I’ve been tandem-reading for the past several days— Jim Morrow’s The Continent of Lies, Charles de Lint’s Forests of the Heart, and Kim Newman’s The Quorum. I finished Quorum, and I heartily recommend it. Keep an eye out when you prowl the used bookstores; it’ll probably turn up. Newman is best known for his Dracula books (Anno Dracula, The Bloody Red Baron, and Dracula Cha-Cha-Cha (or, as it was annoyingly known in the States, Judgement of Tears)), but he’s also written several strange and funky sort-of-horror novels. Of those I’ve read Bad Dreams (which is only so-so) and Quorum. Q is about making a Deal with the Devil—or a deal with something, anyway. It’s also about comic books, friendship, the banality of evil, media, and sacrifice (Have you noticed that I’m very bad at synopsizing plots? Perhaps you haven’t, since I seldom try to offer a synopsis. It’s even worse when I try to describe one of my own plots. I prefer listing elements and issues, I guess). It’s a very funny book, though sometimes I think it veers a little too close to absurdist slapstick, given its usual tone. It’s idiosyncratically written, and it took me a couple of chapters to really warm to it, but once I did, I didn’t want to put it down. The more I read of Kim Newman’s books, the more I like.

I’m finally cracking down on myself. I have four novels written, and I haven’t tried to submit any of them (except for sending off Genius of Deceit to the Warner contest, where it sank like a stone; not surprising, since it’s basically a rough draft, but I wanted to make the effort). Last night I pulled up the manuscript of my first novel, Shannon's God. It’s a lot better than I remember, and best of all, it’s fully revised—I haven’t worked on it in a long time, but when I did work on it, I worked hard. The prose is still a little sloppy, but another run-through should fix that. This was my first novel, and for a long time I’ve been very insecure about it; I mean, Hemingway threw his first book off a boat (or so the story goes), Faulkner’s first book is a shuddering pile of crap, and those two are recognized as great authors!

But I put a lot of work into this novel, and it means a lot to me (yes, before you ask, sometimes I do write stuff that doesn’t mean a lot to me. But I seldom talk about those works here). Unless some glaring problems jump at me during this last prose-cleaning run-through, I’m going to write a synopsis and put Shannon’s God in the mail. I’ll feel a lot better about trying to become a novelist if I’m actually sending a novel around. Then, as previously mentioned, I intend to whip through the changes needed on Infants and Tyrants and send it out. After that I want to grind through the daunting remainder of Raveling… and then there’s only Genius to fix.

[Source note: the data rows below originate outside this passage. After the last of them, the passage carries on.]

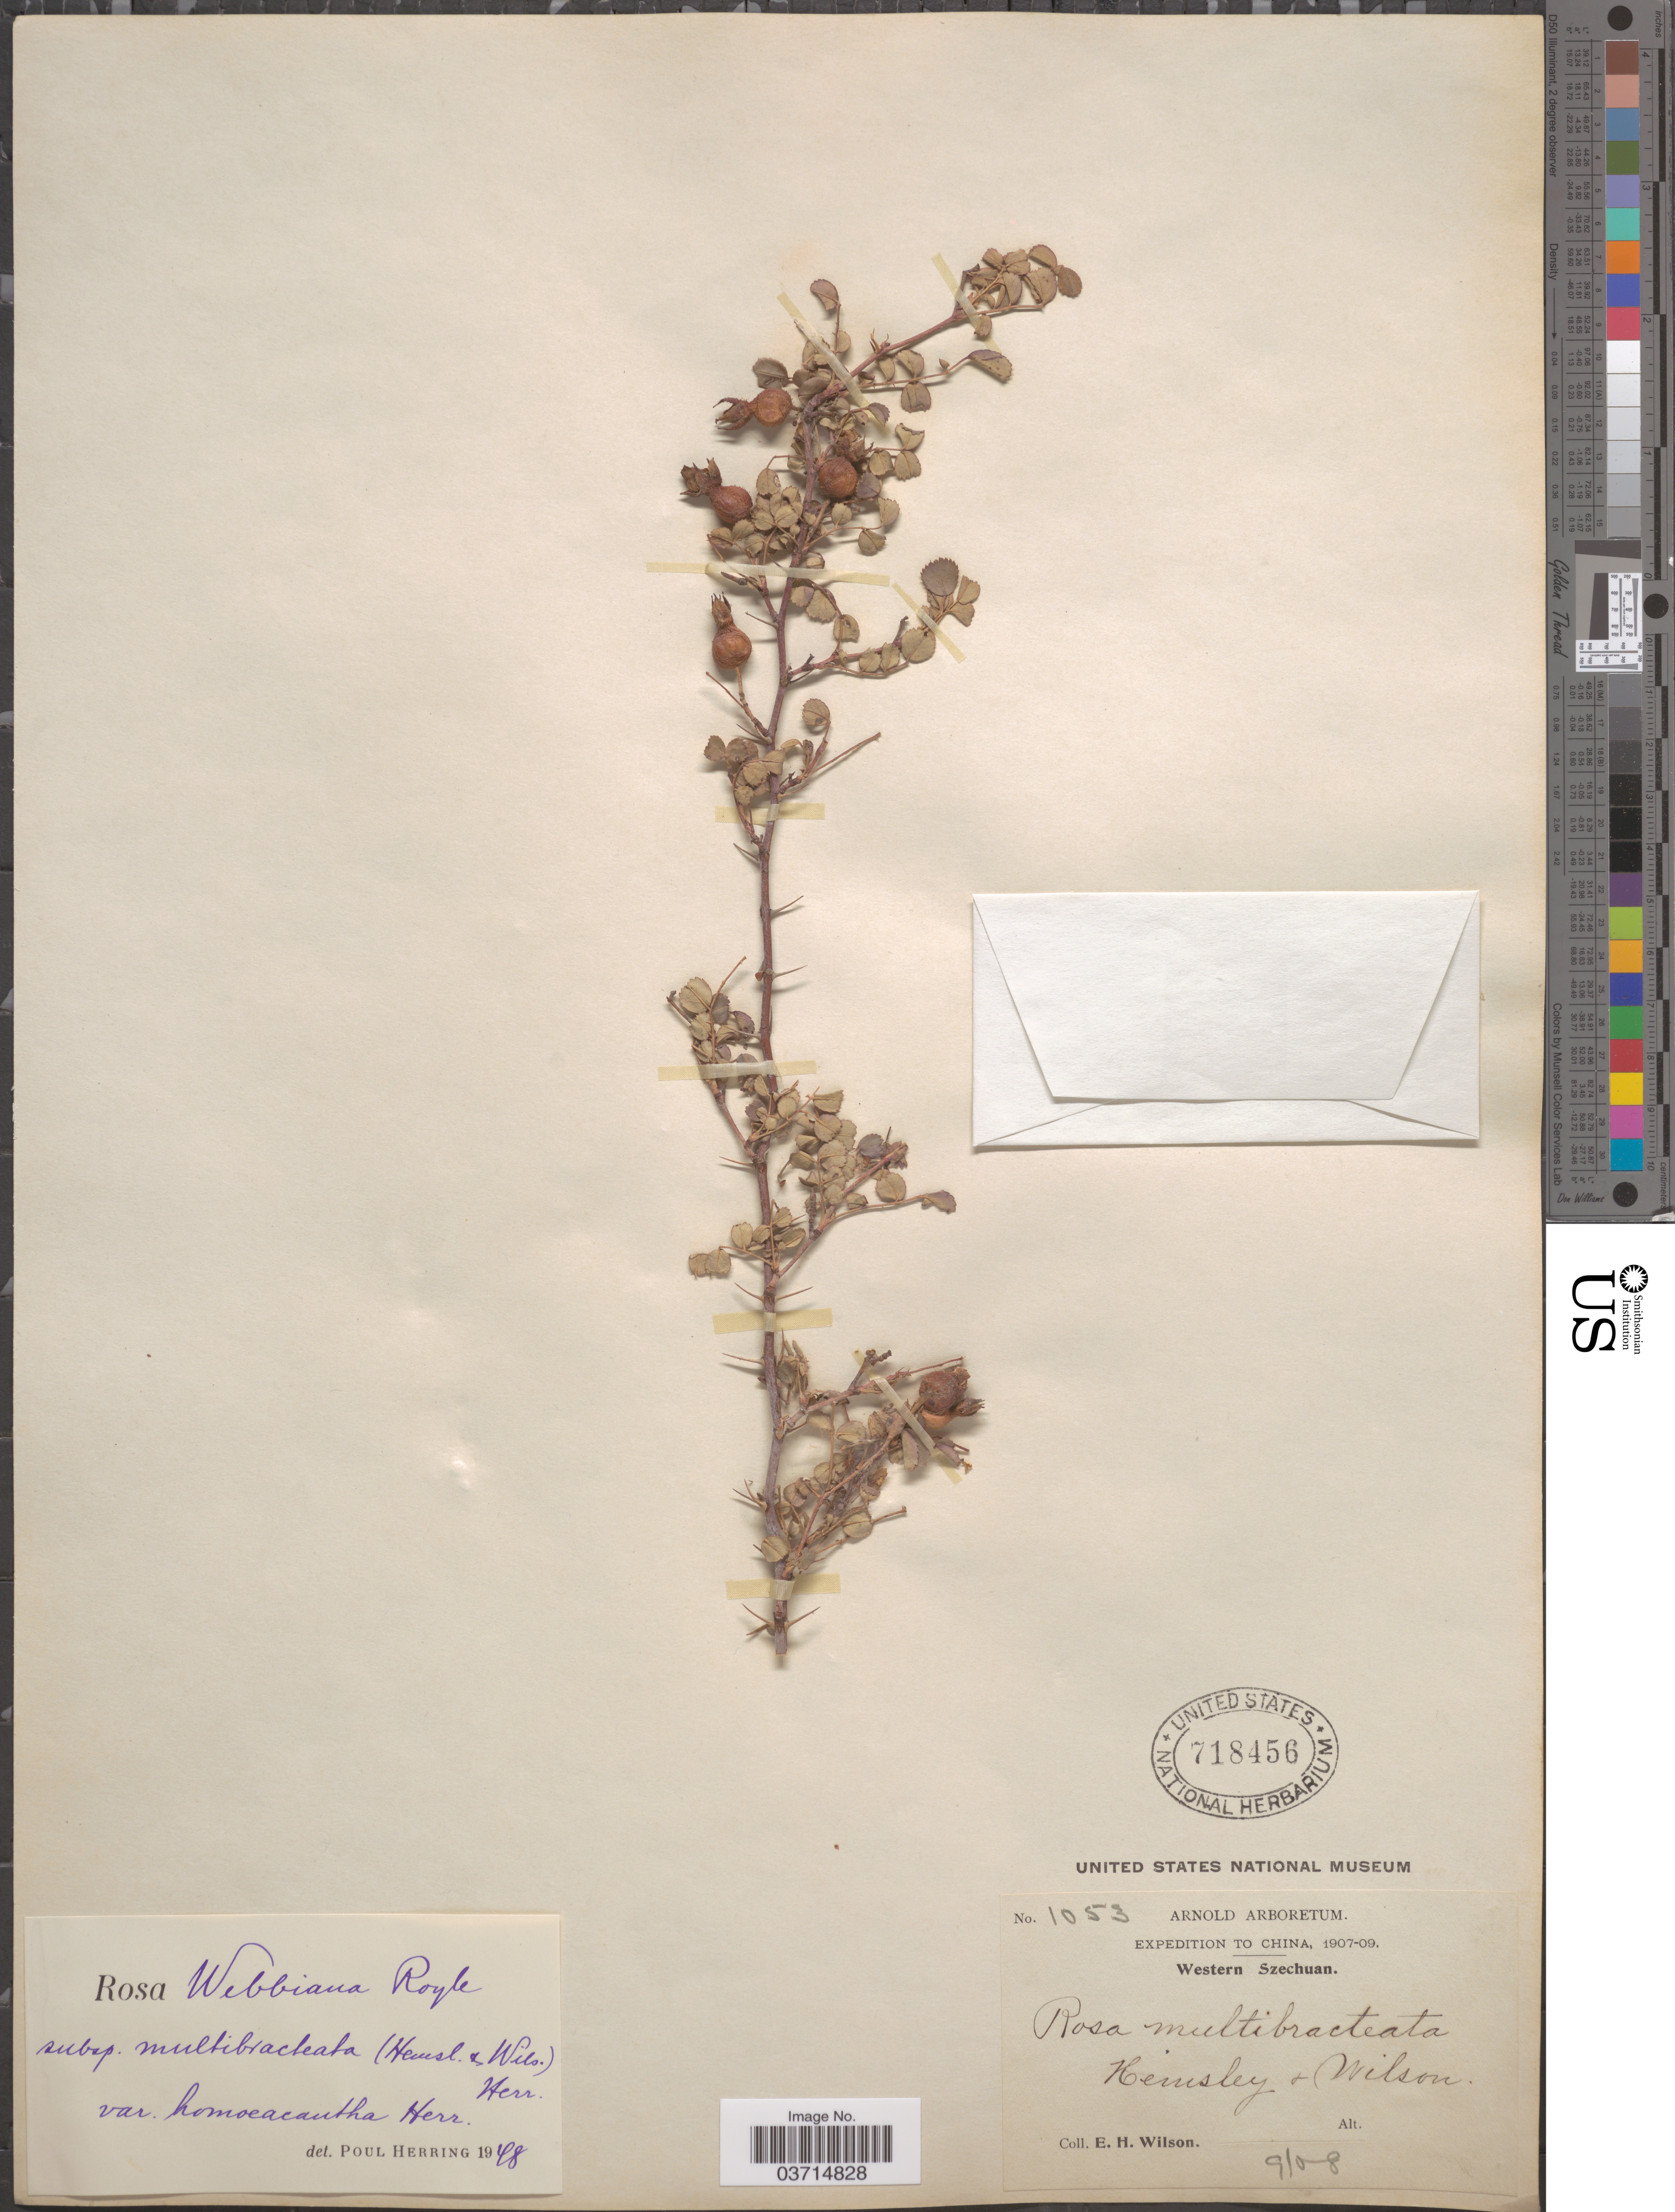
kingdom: Plantae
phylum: Tracheophyta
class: Magnoliopsida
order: Rosales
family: Rosaceae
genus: Rosa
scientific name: Rosa multibracteata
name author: Hemsl. & E.H. Wilson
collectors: E. Wilson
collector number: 1053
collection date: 1908-09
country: China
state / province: Sichuan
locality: Western Szechuan.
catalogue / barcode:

Oh, is that all, Tim? You should be done by the weekend, then.

It’s not really that daunting, as long as I take it in bits and pieces. I revised about thirty pages of Shannon’s last night. There shouldn’t be any structural problems, I took care of those long ago. So that book could be done in a couple of weeks, if I work hard at it. And Infant, as I previously mentioned, needs about a month’s worth of work.

Raveling is the beast. But best not to dwell on that.

I guess that’s enough lopsided interim babbling. A more coherent and focused entry tomorrow, I promise.